_Work instructions_: Determine how many of the lines below include "Лера", then respond with that number and no other text.

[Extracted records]
● ● ● ● ●

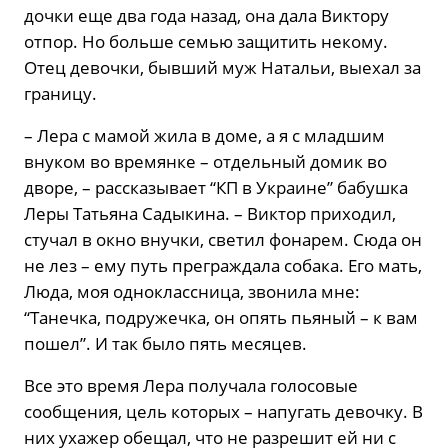
дочки еще два года назад, она дала Виктору
отпор. Но больше семью защитить некому.
Отец девочки, бывший муж Натальи, выехал за
границу.
– Лера с мамой жила в доме, а я с младшим
внуком во времянке – отдельный домик во
дворе, – рассказывает “КП в Украине” бабушка
Леры Татьяна Садыкина. – Виктор приходил,
стучал в окно внучки, светил фонарем. Сюда он
не лез – ему путь преграждала собака. Его мать,
Люда, моя одноклассница, звонила мне:
“Танечка, подружечка, он опять пьяный – к вам
пошел”. И так было пять месяцев.
Все это время Лера получала голосовые
сообщения, цель которых – напугать девочку. В
них ухажер обещал, что не разрешит ей ни с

● ● ● ● ●

_Expected answer_: 2